Mr Atlas said the detective attended the hospital three days later, arrested Azami, and took him to a police station. He was charged with further offences and had an application for bail denied.

Azami’s lawyers were not told he had even been discharged from hospital.

“You already have a siege mentality among the majority of Muslims when it comes to police, and then you have police doing things out of the ordinary, how do you think that makes the community feel?

“It was unorthodox, and it was unethical, but it’s not a breach of the law.

“It’s not that I have any animosity to police myself, I’m an ex-copper and there’s a lot of police who do very good work, but there’s also incompetent or malicious police who seek to get a conviction at any cost.”

Mr Atlas was asked by Victoria Police legal services to remove the name of the detective who arrested Azami from a Facebook post because of concerns the officer could be subject to a revenge attack.

He said the request smacked of irony, given it was Muslims who lived in constant fear of being targeted by police.

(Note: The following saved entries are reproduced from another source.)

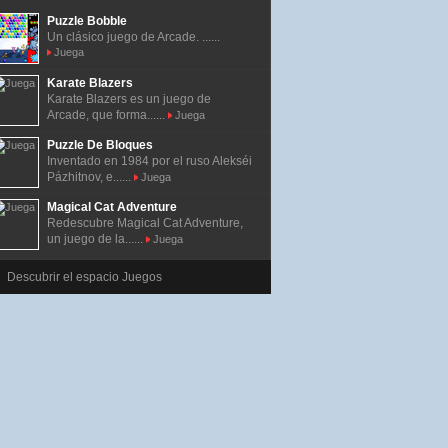
Puzzle Bobble
Un clásico juego de Arcade. ......
Juega
Karate Blazers
Karate Blazers es un juego de
Arcade, que forma......
Juega
Puzzle De Bloques
Inventado en 1984 por el ruso Alekséi
Pázhitnov, e......
Juega
Magical Cat Adventure
Redescubre Magical Cat Adventure,
un juego de la......
Juega
Descubrir el espacio Juegos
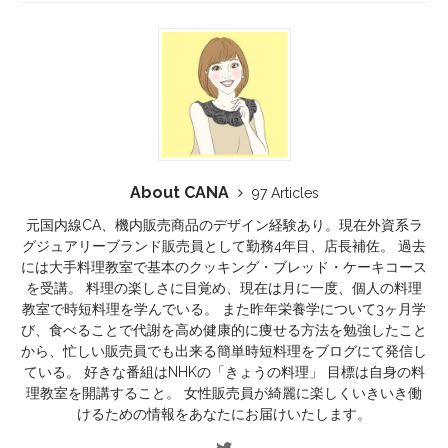
About CANA
97 Articles
元国内線CA、機内販売商品のデザイン経験あり。現在外資系ラ
グジュアリーブランド販売員として勤務4年目、店長補佐。 過去
には大手料理教室で基本のクッキング・ブレッド・ケーキコース
を受講。 料理の楽しさに目覚め、現在は月に一度、個人の料理
教室で時短料理を学んでいる。 また昨年栄養学について3ヶ月学
び、食べることで代謝を高め健康的に痩せる方法を勉強したこと
から、忙しい販売員でも出来る簡単時短料理をブログにて発信し
ている。 好きな番組はNHKの「きょうの料理」 目標は自身の料
理教室を開講すること。 女性販売員が綺麗に楽しくいきいき働
けるための情報をあなたにお届けいたします。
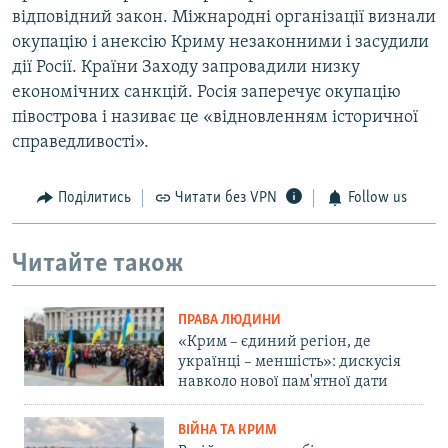
відповідний закон. Міжнародні організації визнали
окупацію і анексію Криму незаконними і засудили
дії Росії. Країни Заходу запровадили низку
економічних санкцій. Росія заперечує окупацію
півострова і називає це «відновленням історичної
справедливості».
Поділитись
Читати без VPN
Follow us
Читайте також
ПРАВА ЛЮДИНИ
«Крим – єдиний регіон, де
українці – меншість»: дискусія
навколо нової пам'ятної дати
ВІЙНА ТА КРИМ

Police have previously alleged in court that Azami imported more than 200 weapons between May last year and April and that he provided some to associates Sevdet Ramadan Besim​ and Harun Causevic​, who have been charged with conspiring to commit a terrorist act.

Police allege Mr Besim and Mr Causevic, both 18, planned to run down a police officer on Anzac Day with a car, behead the officer with a knife and then seize the officer’s gun.

Mr Besim, Mr Causevic, Azami and two other teens were arrested by counter-terrorism police during raids across Melbourne’s south-eastern suburbs on April 18.

The other two were released without charge.

Magistrate Charlie Rozencwajg​ remanded Azami to appear before the County Court on October 22. There was no application for bail.